Thursday, 26 October 2017

The Works Of Dean Koontz

[Image hosted on Dean Koontz's website]

Last night I took part in some of the Horror Lounge events (where there is also an interview with me). I also ran one event, focussed on the books of Dean Koontz.

Who is Dean Koontz?

Dean [Ray] Koontz is an American author. I used to think of him as a horror author, but I think he prefers “suspense thrillers which incorporate elements of horror, fantasy, science fiction, mystery, and satire”. He’s a real bestseller, and has written A LOT. He's been writing since the 60s and never stopped. I think he's written over 70 novels. I see him as a contemporary to Stephen King, both with long careers and ridiculous numbers of good (and successful) books and films. Koontz also helped form the Horror Writers Association in 1985, along with many other great horror writers. (I'm now a proud professional member of that organisation too.)

How did I discover him?

I first heard of Dean Koontz when I was given a second-hand copy of Phantoms by my grandmother. I was gripped from the very first page, and although I'd read scary stories before, I'd never read anything so absorbing. I curled up in an armchair and just kept reading.

I love a book with a good concept. In Phantoms, two women drive into their hometown. Night. Winter. Lights are on. But no people around. It gets weirder and weirder. It's a big town. Where is everyone? By page two you are already caught up in the mystery, and you've started to care about the characters and put yourself in their shoes, because everyone goes to their hometown.

Favourite Koontz books?

I think Phantoms and Midnight are my two favourite Koontz novels (and partly inspired me to write Turner) - though other Koontz books such as Intensity are great at "doing what they say on the tin", an impressive match of form and theme. I loved the way Koontz novels would open with either action or tension, then ramp them both up along with the stakes throughout the novel. The ideas also grabbed me. Ever-living protoplasmic beings of unstoppable power? Human-computer interfaces for emotionless killers? Wow! They were books I could not put down - and that's a huge part of what makes a good book.

Both books impressed me so much that I ended up basing the opening of one of my stories around two people trying to scare each other in a hotel room, and because the guy is trying desperately to terrify the woman into his bed (which obviously doesn't work out well!) he starts by talking about Koontz books. That's how much they stayed with me.

Using Koontz's books as a seduction technique in "Just Telling Stories" (They Move Below)

Dolly says: "Notice how he rebranded himself from Dean R Koontz to just Dean Koontz"

Style and King

I read a lot of King and Koontz books. I was interested in their similarities and differences. They scratched different itches. In a way it's not just style, but story choices. At least in how I used to perceive them, since I spent all my pocket money on books by those two authors!

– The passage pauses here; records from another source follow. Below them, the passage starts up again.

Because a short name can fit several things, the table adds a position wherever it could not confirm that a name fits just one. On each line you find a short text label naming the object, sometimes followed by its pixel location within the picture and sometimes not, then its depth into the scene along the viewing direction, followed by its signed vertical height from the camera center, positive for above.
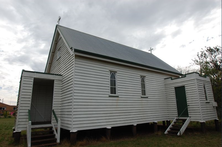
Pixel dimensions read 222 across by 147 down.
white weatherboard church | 8.38 +0.75
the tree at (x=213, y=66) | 15.10 +4.40
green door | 11.99 -0.04
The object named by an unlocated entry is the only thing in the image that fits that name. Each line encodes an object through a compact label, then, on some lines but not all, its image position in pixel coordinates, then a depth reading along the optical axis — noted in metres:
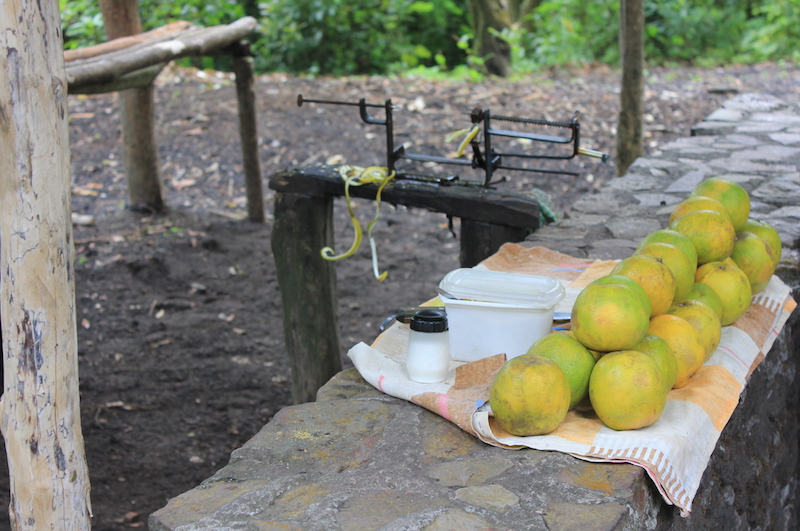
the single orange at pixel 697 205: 2.62
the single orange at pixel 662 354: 1.91
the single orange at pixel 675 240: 2.34
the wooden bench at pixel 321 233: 3.39
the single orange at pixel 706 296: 2.30
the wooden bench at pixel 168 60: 4.80
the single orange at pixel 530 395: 1.76
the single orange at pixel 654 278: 2.08
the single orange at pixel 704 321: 2.13
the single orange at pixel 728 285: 2.40
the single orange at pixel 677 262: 2.22
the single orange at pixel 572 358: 1.87
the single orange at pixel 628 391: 1.78
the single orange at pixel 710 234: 2.46
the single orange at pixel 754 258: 2.59
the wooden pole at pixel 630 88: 5.61
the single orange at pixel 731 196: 2.71
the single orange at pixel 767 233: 2.76
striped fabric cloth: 1.76
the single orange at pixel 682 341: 2.03
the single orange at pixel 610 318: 1.85
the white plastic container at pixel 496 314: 2.12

Certainly back in the 80s and 90s I felt that Koontz generally got down to things straightaway, cutting in with immediate action (as in The Bad Place, almost a perfect template for his thriller/horror crossover - it begins with an action car chase). Whereas King would spend a lot longer building up the story. Less of a shock, more of a build-up of shudders with King (e.g. think about the opening of It, or The Shining).

Koontz also usually offered some kind of scientific explanation, however goofy, whereas King was happy to allow a hidden supernatural world without it needing explaining. These bad things just exist. I enjoyed both approaches.

Films

We always think of Stephen King as being the one with lots of films made of his books, but then I found this list: Scare Yourself with Movies Based on Dean Koontz Thrillers. Yep, there's been loads of films of Koontz books too, so there are quite a lot of options for watching his stories on the big screen over Halloween!

I have a hobby of matching films to books that seem heavily related, but aren't officially connected.
One example is Dean Koontz's Intensity with the French film Haute Tension / Switchblade Romance. (A non-Koontz example of my interest would be Jeff Long's brilliant book The Descent and the film The Descent, even though they are not the same story.)

Koontz The Friendly

Dean Koontz was legendary for being open to his fans: I remember reading how, long ago, he even made photocopied, quirky newsletters for them. He was ahead of the game there. I spoke to fellow author Terri Nixon yesterday [Twitter / Facebook / Website], and she told me Dean Koontz once wrote to her and gave her a piece of advice she looks at every day when she is writing.

"do it always for the LOVE of doing it" [i.e. writing]

Great advice, presented with humour. Great stories that don't disappoint.